Fiel à tradição de austeridade britânica, Alan Wilson ainda trouxe uísque de Nova Deli para brindar o jantar, do qual os assistentes não podiam reclamar.
Segundo a legislação britânica, um superior como Alan Wilson — que fazia seus assistentes trabalharem a qualquer hora — seria certamente impopular. Mas as demais vantagens acabavam por suavizar esse descontentamento.
“Estamos contactando apenas os principados maiores, todos no sul da Índia,” comentou Elisa, distraidamente brincando com uma mecha de cabelo. “Na verdade, dez de nós em viagem já conseguiriam resolver tudo.”
“Os principados do norte são fracos, cercados pelas províncias da Índia Britânica e de valor estratégico mínimo,” explicou Alan Wilson, colocando lenços diante de cada uma das cinco assistentes femininas, reservando o último para Elisa. “Na verdade, há mais um convidado que gostaria de chamar.”
“E nós, comissário?” Andy apontou para si mesmo e os demais, questionando por que somente as mulheres eram contadas.
“Sou um chauvinista, acho que os homens devem cuidar de si mesmos,” resmungou Alan Wilson, antes de retornar ao tema principal. “Quem estiver disponível, vá até Goa portuguesa. Digam que é uma reunião informal; não esperamos grandes resultados, trata-se apenas de uma socialização.”
Olhando o mapa da Ásia Meridional em 1945, além da Índia Britânica, havia ainda possessões francesas e portuguesas no subcontinente. As colônias francesas eram meros entrepostos, assim como as portuguesas, com exceção de Goa, que era de fato uma colônia.

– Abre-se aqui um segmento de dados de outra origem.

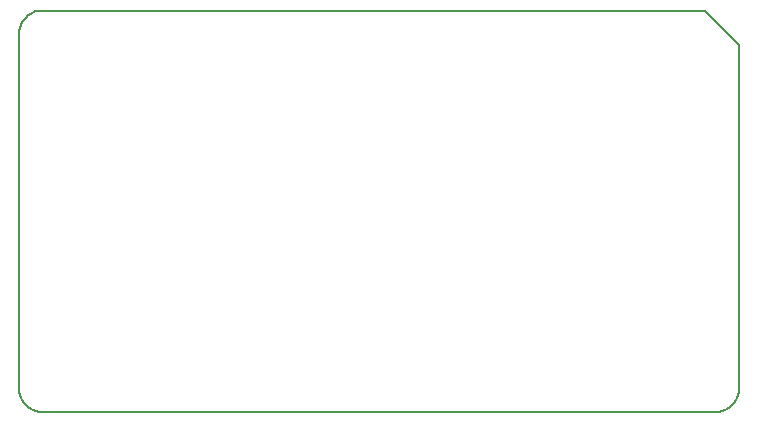
<source format=gko>
G04*
G04 #@! TF.GenerationSoftware,Altium Limited,Altium Designer,23.5.1 (21)*
G04*
G04 Layer_Color=16711935*
%FSLAX44Y44*%
%MOMM*%
G71*
G04*
G04 #@! TF.SameCoordinates,0C852D97-15EF-43E7-8D4E-587EAF6ACFB3*
G04*
G04*
G04 #@! TF.FilePolarity,Positive*
G04*
G01*
G75*
%ADD15C,0.1270*%
D15*
X-1270Y318730D02*
X-3880Y318559D01*
X-6446Y318049D01*
X-8924Y317208D01*
X-11270Y316051D01*
X-13445Y314597D01*
X-15412Y312872D01*
X-17137Y310905D01*
X-18591Y308730D01*
X-19748Y306384D01*
X-20589Y303906D01*
X-21099Y301341D01*
X-21270Y298730D01*
X568730Y-21270D02*
X571340Y-21099D01*
X573906Y-20588D01*
X576384Y-19748D01*
X578730Y-18590D01*
X580905Y-17137D01*
X582872Y-15412D01*
X584597Y-13445D01*
X586050Y-11270D01*
X587208Y-8924D01*
X588049Y-6446D01*
X588559Y-3880D01*
X588730Y-1270D01*
X-21270D02*
X-21099Y-3880D01*
X-20589Y-6446D01*
X-19748Y-8924D01*
X-18591Y-11270D01*
X-17137Y-13445D01*
X-15412Y-15412D01*
X-13445Y-17137D01*
X-11270Y-18590D01*
X-8924Y-19748D01*
X-6446Y-20588D01*
X-3880Y-21099D01*
X-1270Y-21270D01*
X559495Y318730D02*
X581128Y297098D01*
X-21270Y-1270D02*
Y298730D01*
X-1270Y318730D02*
X559495D01*
X581128Y297098D02*
X588730Y289496D01*
Y-1270D02*
Y289496D01*
X-1270Y-21270D02*
X568730Y-21270D01*
M02*

</source>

Durante o processo de descolonização, britânicos e franceses adotaram estratégias distintas: a França era muito mais intransigente, reprimindo movimentos independentistas, mas sem empenhar grandes recursos na Ásia. No Vietname, quando a situação tornou-se insustentável, recuaram.
O foco francês estava na África, especialmente no norte, onde não cediam um milímetro. Assim, após a independência da Índia, as cidades francesas foram declaradas abertas e transferidas a Nehru.
Para Alan Wilson, tanto franceses quanto britânicos tinham telhados de vidro; diante de vastos impérios coloniais, era necessário fazer escolhas. Na Índia, não se podia contar com os franceses.
Mesmo que tentasse agradar à França, pela tradição britânica de trair aliados, dificilmente os franceses cairiam nessa armadilha.
Mas o caso de Portugal era diferente. Quando Goa caiu sob domínio português, a Índia Britânica sequer existia. Após a independência, a Índia exigiu a devolução dos territórios portugueses, mas mesmo com decisões favoráveis da Corte Internacional e da Assembleia Geral das Nações Unidas, Portugal recusou-se terminantemente a ceder.